Before copying, set the images aside; then transcribe every entry below exactly.

▶ _DATA SHOWN_:
········

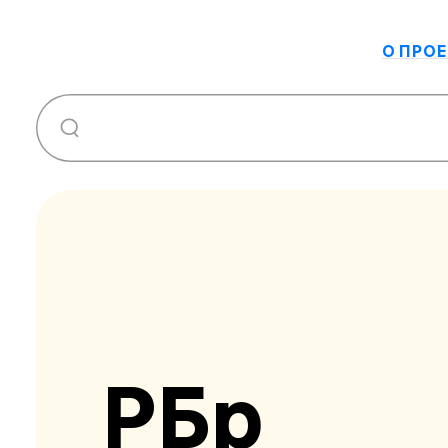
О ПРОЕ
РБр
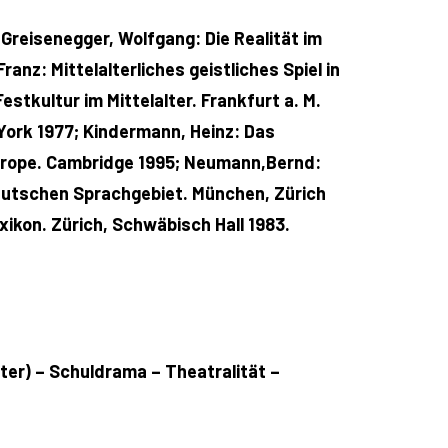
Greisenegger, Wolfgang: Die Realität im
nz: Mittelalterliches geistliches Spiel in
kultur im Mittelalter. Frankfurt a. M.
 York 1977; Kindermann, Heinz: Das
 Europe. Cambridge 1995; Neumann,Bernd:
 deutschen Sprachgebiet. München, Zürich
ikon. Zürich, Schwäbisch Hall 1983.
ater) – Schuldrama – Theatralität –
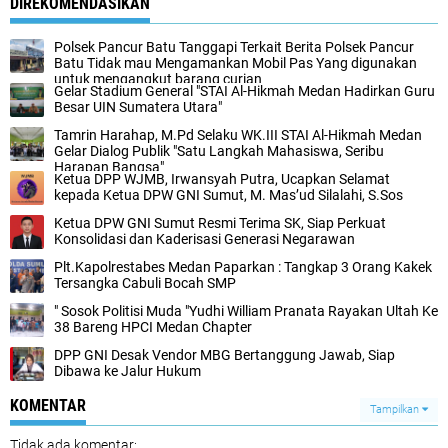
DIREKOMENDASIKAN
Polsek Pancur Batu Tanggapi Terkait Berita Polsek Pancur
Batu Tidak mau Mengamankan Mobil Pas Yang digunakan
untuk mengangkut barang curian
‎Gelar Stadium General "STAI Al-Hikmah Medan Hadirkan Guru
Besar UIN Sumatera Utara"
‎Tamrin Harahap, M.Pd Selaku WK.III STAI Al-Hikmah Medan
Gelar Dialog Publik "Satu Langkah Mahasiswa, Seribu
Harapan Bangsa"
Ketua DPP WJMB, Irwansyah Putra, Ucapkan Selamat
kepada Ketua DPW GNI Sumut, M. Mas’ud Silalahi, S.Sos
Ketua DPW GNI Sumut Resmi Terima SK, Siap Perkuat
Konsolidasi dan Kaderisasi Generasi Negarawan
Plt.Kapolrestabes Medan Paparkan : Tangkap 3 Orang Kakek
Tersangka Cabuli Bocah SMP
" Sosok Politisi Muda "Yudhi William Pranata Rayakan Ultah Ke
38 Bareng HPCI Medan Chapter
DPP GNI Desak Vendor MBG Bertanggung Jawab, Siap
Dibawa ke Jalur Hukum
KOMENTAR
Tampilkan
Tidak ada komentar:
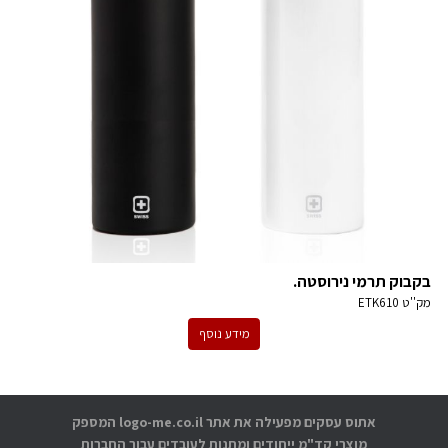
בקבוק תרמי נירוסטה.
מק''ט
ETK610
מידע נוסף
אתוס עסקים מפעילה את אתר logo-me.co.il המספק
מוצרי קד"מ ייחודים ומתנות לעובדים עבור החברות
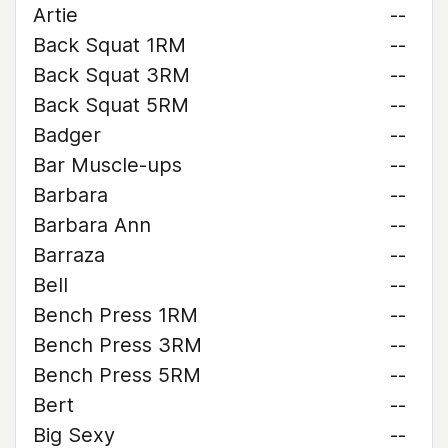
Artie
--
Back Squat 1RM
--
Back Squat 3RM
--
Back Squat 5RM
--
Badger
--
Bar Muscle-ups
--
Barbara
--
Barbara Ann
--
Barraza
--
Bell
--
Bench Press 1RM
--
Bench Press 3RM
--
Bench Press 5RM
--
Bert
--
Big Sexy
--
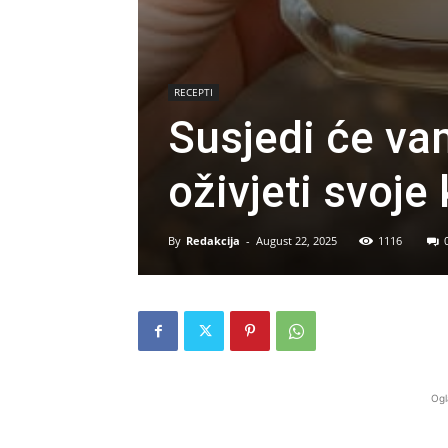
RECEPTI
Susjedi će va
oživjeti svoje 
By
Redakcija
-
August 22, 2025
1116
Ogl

········

▶ _RESULT BELOW_:
О ПРОЕ
РБр
Greisenegger, Wolfgang: Die Realität im
nz: Mittelalterliches geistliches Spiel in
kultur im Mittelalter. Frankfurt a. M.
 York 1977; Kindermann, Heinz: Das
 Europe. Cambridge 1995; Neumann,Bernd:
 deutschen Sprachgebiet. München, Zürich
ikon. Zürich, Schwäbisch Hall 1983.
ater) – Schuldrama – Theatralität –
DIREKOMENDASIKAN
Polsek Pancur Batu Tanggapi Terkait Berita Polsek Pancur
Batu Tidak mau Mengamankan Mobil Pas Yang digunakan
untuk mengangkut barang curian
‎Gelar Stadium General "STAI Al-Hikmah Medan Hadirkan Guru
Besar UIN Sumatera Utara"
‎Tamrin Harahap, M.Pd Selaku WK.III STAI Al-Hikmah Medan
Gelar Dialog Publik "Satu Langkah Mahasiswa, Seribu
Harapan Bangsa"
Ketua DPP WJMB, Irwansyah Putra, Ucapkan Selamat
kepada Ketua DPW GNI Sumut, M. Mas’ud Silalahi, S.Sos
Ketua DPW GNI Sumut Resmi Terima SK, Siap Perkuat
Konsolidasi dan Kaderisasi Generasi Negarawan
Plt.Kapolrestabes Medan Paparkan : Tangkap 3 Orang Kakek
Tersangka Cabuli Bocah SMP
" Sosok Politisi Muda "Yudhi William Pranata Rayakan Ultah Ke
38 Bareng HPCI Medan Chapter
DPP GNI Desak Vendor MBG Bertanggung Jawab, Siap
Dibawa ke Jalur Hukum
KOMENTAR
Tampilkan
Tidak ada komentar:
בקבוק תרמי נירוסטה.
מק''ט
ETK610
מידע נוסף
אתוס עסקים מפעילה את אתר logo-me.co.il המספק
מוצרי קד"מ ייחודים ומתנות לעובדים עבור החברות
Artie
--
Back Squat 1RM
--
Back Squat 3RM
--
Back Squat 5RM
--
Badger
--
Bar Muscle-ups
--
Barbara
--
Barbara Ann
--
Barraza
--
Bell
--
Bench Press 1RM
--
Bench Press 3RM
--
Bench Press 5RM
--
Bert
--
Big Sexy
--
RECEPTI
Susjedi će va
oživjeti svoje 
By
Redakcija
-
August 22, 2025
1116
Ogl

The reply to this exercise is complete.